Sitting and standing volleyball in post war countries Print E-mail

Field: Rehabilitation program
Target group: Patients/clients in rehabilitation with lower extremity impairments (mostly amputees)

Purpose:

  • Improve the patients’/clients’ physical activity and physical fitness level.
  • Promote an active lifestyle after rehabilitation.
  • Prepare patients/clients for reintegration into society after rehabilitation.

Programme:
Sitting volleyball is a Paralympic team sport to involve persons with locomotor disabilities, predominantly on the level of lower extremities. The main contingent for sitting volleyball are traumatic leg amputee – whether, mono- or bilateral. A sitting volleyball game is played as well by polio, CP and by the other persons with a variety of the permanent impairment of the musculoskeletal or nervous systems. Sitting volleyball has his roots in Europe and it is now a worldwide developed sport. 71
Historically, sitting volleyball is one of the oldest sports within a scope of the Paralympic family. The roots are going back to the fifties of the last century. The research data are showing that sitting volleyball is a safe sport; there is a little possibility of injury or the secondary, sport related health pathology.
Health related quality of life of sitting volleyball players is higher comparing to their non physically active counterparts with a disability. Sitting volleyball promotes many modalities of the overall health, not only the physical functioning. Sitting volleyball can be used as a means of physical rehabilitation for a wide spectrum of persons with predominantly leg’s impairments.
Sitting volleyball is a cheap sport. Sitting volleyball can be played in the ordinary sports hall or even outside. Only the ordinary net and volley balls are necessary to start playing. Sitting volleyball is played without the prostheses. There is no sophisticated equipment like the wheelchairs to be used.
When playing sitting volleyball, the sport specific biomechanical potential of the athletes with a disability is the same as for the able bodied ones. Because the game is played in a sitting position it makes the persons with a scope of disabilities even to the able-bodied peers. This fact, along with an attractively active game itself, gives a good reason for the able bodied players to be included into the sitting volleyball teams on a national level. Sitting volleyball is a fast and specific sport of its own. Normally, the able bodied volleyball teams are losing to their counterparts with a disability when playing sitting volleyball.
Being an attractive, simple, cheap and safe kind of sport for the persons with a disability, sitting volleyball can be widely advised as a mean of adapted physical activity. The main contingent comprises the traumatic amputee; therefore sitting volleyball is especially suitable, though is not limited to, for the post war countries to involve a wide spectrum of the persons with a disability.
This programme with international impact of scope helps the miscellaneous type of impairment. It requires mainly knowledge in:

  • To understand the impact and risks of physical activity.
  • To know the impact of medication on exercise performance.
  • Understand indications and contra-indications of sports and adapted physical activities in the rehabilitation of specific populations.
  • Understand the major components influencing the process of adapting activity situations.
  • Understand the various community based physical activity and sports organisations eligible for patients/clients in the Adapted Physical Activity programme.
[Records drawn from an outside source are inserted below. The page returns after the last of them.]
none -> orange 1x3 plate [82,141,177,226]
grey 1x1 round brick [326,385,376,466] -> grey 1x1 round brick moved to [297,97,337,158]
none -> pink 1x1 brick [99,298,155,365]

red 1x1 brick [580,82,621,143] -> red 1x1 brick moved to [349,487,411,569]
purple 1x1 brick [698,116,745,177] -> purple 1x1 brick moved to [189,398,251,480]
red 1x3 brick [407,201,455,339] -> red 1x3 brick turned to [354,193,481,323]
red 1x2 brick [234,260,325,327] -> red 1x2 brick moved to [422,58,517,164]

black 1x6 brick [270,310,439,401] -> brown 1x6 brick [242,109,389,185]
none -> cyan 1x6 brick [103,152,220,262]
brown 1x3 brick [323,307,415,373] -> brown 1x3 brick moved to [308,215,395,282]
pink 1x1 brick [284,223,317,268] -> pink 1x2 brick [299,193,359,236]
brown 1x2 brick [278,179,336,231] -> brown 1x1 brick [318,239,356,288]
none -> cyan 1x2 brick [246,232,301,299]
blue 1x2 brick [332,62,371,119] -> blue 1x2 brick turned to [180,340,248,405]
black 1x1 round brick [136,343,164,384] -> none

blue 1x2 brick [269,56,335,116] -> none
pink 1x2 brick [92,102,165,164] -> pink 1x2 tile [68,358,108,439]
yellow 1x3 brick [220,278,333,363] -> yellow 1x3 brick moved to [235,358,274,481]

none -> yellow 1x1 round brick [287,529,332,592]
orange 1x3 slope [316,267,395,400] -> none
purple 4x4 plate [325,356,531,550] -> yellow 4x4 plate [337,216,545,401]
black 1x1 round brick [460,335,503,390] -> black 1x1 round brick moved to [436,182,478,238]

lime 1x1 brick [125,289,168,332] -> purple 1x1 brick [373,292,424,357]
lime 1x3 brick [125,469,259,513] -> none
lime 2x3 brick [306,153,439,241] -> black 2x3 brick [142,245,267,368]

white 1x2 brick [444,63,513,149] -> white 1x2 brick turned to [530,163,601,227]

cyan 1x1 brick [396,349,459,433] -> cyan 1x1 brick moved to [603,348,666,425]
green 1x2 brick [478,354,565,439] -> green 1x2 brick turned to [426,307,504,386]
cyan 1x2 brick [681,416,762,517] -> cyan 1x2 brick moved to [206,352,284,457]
Skills are equally important:

  • Master the ability to safely apply the Adapted Physical Activity programmes, including regular evaluations, using risk stratification and pre-programme screening.
  • Master teaching, training and coaching skills (didactical skills), needed for a well-balanced approach in a therapeutic environment.
  • Understand the principles of adapting activities, games and sports.
  • Be able to adapt activities to the functional potential of the participants.
  • Master the professional skill to initiate and effectively process adaptation.
  • Master those skills which are necessary in the preparation of a strategic policy for management and integration of Adapted Physical Activity programmes within the multidisciplinary character of rehabilitation.

Example of good practice was described by Aivars Vetra and Pavel Mustafin from Riga Stradins University.